### Job
Repeat the part of the listing that opens with its first line and closes with the line containing "country: Czechia", keeping both end lines and changing nothing.

### Dataset records
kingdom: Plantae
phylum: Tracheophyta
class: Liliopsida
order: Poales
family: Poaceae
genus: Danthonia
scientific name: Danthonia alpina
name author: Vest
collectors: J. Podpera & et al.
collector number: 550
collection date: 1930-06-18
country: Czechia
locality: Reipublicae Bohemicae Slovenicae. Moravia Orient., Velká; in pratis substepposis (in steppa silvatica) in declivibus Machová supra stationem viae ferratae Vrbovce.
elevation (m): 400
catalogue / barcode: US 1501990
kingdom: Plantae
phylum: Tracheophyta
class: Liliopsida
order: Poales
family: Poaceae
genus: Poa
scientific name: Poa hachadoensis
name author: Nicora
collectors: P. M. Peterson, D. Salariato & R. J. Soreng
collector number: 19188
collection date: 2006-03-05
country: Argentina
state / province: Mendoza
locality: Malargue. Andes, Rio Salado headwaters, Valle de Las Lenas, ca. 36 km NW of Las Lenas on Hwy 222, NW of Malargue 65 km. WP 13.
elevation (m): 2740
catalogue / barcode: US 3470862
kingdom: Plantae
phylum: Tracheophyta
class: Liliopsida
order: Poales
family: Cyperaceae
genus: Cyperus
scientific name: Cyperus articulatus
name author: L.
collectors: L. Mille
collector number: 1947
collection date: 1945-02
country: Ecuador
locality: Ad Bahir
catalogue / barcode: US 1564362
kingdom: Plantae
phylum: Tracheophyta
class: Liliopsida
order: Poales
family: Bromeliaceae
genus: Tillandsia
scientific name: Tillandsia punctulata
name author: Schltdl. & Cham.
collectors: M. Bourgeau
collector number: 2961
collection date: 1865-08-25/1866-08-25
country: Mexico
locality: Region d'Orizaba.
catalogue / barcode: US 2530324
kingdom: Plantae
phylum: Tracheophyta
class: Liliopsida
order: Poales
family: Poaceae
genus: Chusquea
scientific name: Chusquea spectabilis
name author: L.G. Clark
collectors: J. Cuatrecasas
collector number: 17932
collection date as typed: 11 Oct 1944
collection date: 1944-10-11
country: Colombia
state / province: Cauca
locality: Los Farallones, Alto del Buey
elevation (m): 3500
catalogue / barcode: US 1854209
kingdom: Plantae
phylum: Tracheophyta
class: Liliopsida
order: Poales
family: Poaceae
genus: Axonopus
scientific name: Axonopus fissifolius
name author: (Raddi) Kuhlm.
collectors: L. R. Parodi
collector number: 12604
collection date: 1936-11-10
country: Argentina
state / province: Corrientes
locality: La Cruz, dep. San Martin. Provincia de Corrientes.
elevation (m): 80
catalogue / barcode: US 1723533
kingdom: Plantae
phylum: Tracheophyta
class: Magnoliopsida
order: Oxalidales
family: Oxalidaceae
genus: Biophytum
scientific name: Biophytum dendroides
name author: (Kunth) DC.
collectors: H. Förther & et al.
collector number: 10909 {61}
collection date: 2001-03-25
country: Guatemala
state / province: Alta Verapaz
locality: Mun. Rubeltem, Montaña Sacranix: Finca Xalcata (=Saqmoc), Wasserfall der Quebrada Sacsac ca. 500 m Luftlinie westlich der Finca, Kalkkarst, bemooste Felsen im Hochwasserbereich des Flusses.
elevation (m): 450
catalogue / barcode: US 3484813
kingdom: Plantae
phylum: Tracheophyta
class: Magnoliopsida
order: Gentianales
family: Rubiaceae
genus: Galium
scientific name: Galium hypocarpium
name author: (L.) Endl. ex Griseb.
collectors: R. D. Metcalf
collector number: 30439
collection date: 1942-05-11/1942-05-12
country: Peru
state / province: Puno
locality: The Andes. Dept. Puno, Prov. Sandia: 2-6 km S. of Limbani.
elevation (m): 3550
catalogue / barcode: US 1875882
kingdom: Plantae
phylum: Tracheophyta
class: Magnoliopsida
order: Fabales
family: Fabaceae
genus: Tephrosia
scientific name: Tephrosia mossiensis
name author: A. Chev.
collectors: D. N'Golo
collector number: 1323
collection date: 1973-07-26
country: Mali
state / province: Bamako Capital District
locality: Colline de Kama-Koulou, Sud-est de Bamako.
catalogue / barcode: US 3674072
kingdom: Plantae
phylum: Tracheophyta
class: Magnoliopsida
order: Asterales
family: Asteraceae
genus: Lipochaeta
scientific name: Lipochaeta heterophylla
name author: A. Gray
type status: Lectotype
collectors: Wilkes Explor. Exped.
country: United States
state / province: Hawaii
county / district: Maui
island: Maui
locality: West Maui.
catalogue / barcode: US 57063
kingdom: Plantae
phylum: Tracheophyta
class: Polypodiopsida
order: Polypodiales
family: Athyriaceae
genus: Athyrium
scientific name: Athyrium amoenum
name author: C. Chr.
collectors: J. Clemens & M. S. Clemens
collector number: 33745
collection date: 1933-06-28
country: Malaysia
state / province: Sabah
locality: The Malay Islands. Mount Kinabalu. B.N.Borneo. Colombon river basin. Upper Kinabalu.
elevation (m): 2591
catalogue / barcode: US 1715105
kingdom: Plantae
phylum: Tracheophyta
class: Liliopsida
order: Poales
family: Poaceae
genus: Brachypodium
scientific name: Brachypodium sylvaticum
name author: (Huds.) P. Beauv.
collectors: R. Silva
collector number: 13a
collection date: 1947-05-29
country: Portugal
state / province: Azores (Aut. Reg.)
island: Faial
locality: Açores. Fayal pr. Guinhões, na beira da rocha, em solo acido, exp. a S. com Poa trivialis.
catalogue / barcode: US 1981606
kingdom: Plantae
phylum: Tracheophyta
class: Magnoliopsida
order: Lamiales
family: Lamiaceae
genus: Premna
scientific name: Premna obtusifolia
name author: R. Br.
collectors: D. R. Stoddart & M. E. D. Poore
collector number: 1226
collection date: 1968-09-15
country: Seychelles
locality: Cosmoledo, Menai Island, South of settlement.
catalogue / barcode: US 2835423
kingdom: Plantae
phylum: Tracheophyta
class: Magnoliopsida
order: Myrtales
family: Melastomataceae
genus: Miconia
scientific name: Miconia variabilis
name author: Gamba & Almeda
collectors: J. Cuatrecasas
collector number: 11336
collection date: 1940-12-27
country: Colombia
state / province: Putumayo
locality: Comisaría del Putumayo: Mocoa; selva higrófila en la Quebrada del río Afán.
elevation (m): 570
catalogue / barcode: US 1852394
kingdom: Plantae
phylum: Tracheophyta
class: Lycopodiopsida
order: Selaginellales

### Task result
kingdom: Plantae
phylum: Tracheophyta
class: Liliopsida
order: Poales
family: Poaceae
genus: Danthonia
scientific name: Danthonia alpina
name author: Vest
collectors: J. Podpera & et al.
collector number: 550
collection date: 1930-06-18
country: Czechia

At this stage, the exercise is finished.